Maybe would have different results for a different task, or maybe better prompting, but this works good so I'm not messing with it.
Find the full data and rankings on Google Docs or here in this repository: System Prompt Rankings.
Now I found the best system prompt, for Mistral 7b Instruct v0.2, I also tested which user prompt suits it best.
Prompt | vs OG | score | note | |
---|---|---|---|---|
Propmt0 | Write concise, yet comprehensive, notes summarizing the following text. Use nested bullet points: with headings, terms, and key concepts in bold. Focus on essential knowledge from this text without adding any external information. | 43% | 11 | |
Prompt1 | Write concise, yet comprehensive, notes summarizing the following text. Use nested bullet points: with headings, terms, and key concepts in bold. Focus on essential knowledge from this text without adding any external information. | 46% | 11 | Extra Notes |
Prompt2 | Write comprehensive notes summarizing the following text. Use nested bullet points: with headings, terms, and key concepts in bold. | 58% | 15 | |
Prompt3 | Create concise bullet-point notes summarizing the important parts of the following text. Use nested bullet points, with headings terms and key concepts in bold, including whitespace to ensure readability. Avoid Repetition. | 43% | 10 | |
Prompt4 | Write concise notes summarizing the following text. Use nested bullet points: with headings, terms, and key concepts in bold. | 41% | 14 | |
Prompt5 | Create comprehensive, but concise, notes summarizing the following text. Use nested bullet points: with headings, terms, and key concepts in bold. | 52% | 14 | Extra Notes |
What I find, generally, is that the more extra instructions reduce quality of output. I began coming to this impression before I ran the test, and while this data is not conclusive, I do believe that suspicion is confirmed by these results.
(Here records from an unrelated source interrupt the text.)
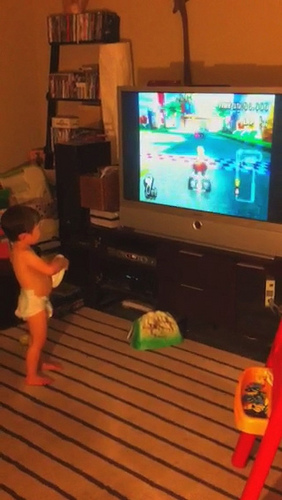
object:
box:
[78, 170, 120, 214]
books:
[88, 206, 120, 222]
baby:
[0, 196, 70, 388]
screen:
[138, 90, 277, 222]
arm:
[23, 248, 66, 279]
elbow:
[45, 260, 57, 277]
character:
[187, 140, 212, 194]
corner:
[137, 91, 147, 119]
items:
[75, 81, 90, 101]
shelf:
[45, 94, 101, 104]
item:
[127, 307, 183, 353]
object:
[191, 218, 202, 233]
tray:
[233, 362, 275, 441]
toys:
[242, 376, 272, 423]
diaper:
[14, 288, 54, 323]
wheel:
[48, 251, 67, 290]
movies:
[49, 114, 81, 131]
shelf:
[48, 36, 131, 47]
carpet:
[0, 306, 282, 500]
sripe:
[1, 451, 78, 499]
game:
[137, 89, 276, 224]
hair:
[0, 203, 42, 245]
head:
[0, 204, 41, 247]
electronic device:
[106, 242, 157, 271]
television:
[115, 82, 282, 265]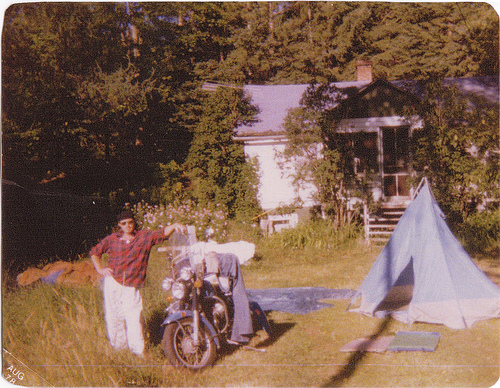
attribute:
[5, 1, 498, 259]
forest — dense 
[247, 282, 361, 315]
tarp — blue 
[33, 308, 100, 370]
weeds — tall 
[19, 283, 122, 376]
grass — tall 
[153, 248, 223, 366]
bike — parked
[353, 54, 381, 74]
chimney — brick 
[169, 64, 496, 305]
house — white 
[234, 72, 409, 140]
roof — blue 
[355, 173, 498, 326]
tent — pitched, light blue 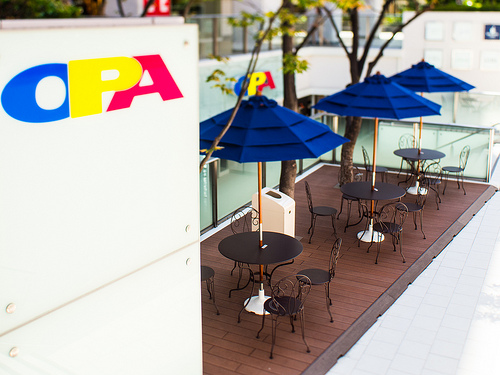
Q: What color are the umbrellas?
A: Blue.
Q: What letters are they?
A: Opa.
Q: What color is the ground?
A: Brown.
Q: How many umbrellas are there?
A: Three.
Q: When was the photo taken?
A: Daytime.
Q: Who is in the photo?
A: No one.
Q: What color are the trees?
A: Green.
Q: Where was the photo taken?
A: In a restaurant.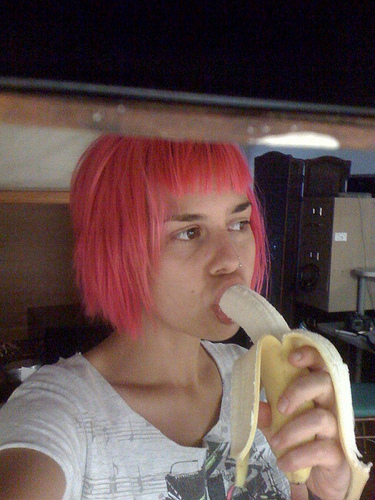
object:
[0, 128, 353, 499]
person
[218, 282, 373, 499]
banana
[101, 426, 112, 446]
music note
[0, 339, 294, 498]
shirt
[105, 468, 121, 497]
music note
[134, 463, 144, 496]
music note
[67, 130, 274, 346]
hair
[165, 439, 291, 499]
design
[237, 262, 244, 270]
stud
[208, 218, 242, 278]
nose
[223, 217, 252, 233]
eye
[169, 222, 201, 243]
eye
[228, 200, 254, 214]
eyebrow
Write comprehensive notes summarizing the following text. Use nested bullet points: with headings, terms, and key concepts in bold.
In this case, comprehensive performs better than "concise", or even than "comprehensive, but concise".
However, I do caution that this will depend on your use-case. Though generally, what I'm looking for is a highly condensed, readable notes covering the important knowledge.
Essentially, if I didn't read the original, I should still know what information it conveys, if not every specific detail.
Find the full data and rankings on Google Docs or here in this repository: User Prompt Rankings.